WHAT NEEDS TO BE DONE: Exclude the pictures, and otherwise reproduce the data in full.

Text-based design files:
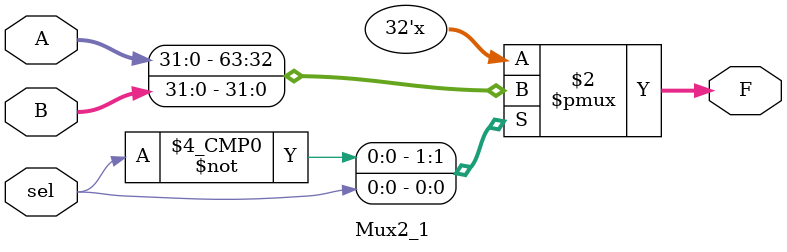
<source format=v>
`timescale 1ns / 1ps


module Mux2_1(sel,A,B,F);
parameter N = 32;
input sel;
input [N-1:0] A,B;
output [N-1:0] F;
reg [N-1:0] F;
always @(A,B,sel) begin
case (sel)
   1'b0:F<=A;
   1'b1:F<=B;
endcase
end
endmodule


</source>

COMPLETED TASK:
<source format=v>
`timescale 1ns / 1ps


module Mux2_1(sel,A,B,F);
parameter N = 32;
input sel;
input [N-1:0] A,B;
output [N-1:0] F;
reg [N-1:0] F;
always @(A,B,sel) begin
case (sel)
   1'b0:F<=A;
   1'b1:F<=B;
endcase
end
endmodule


</source>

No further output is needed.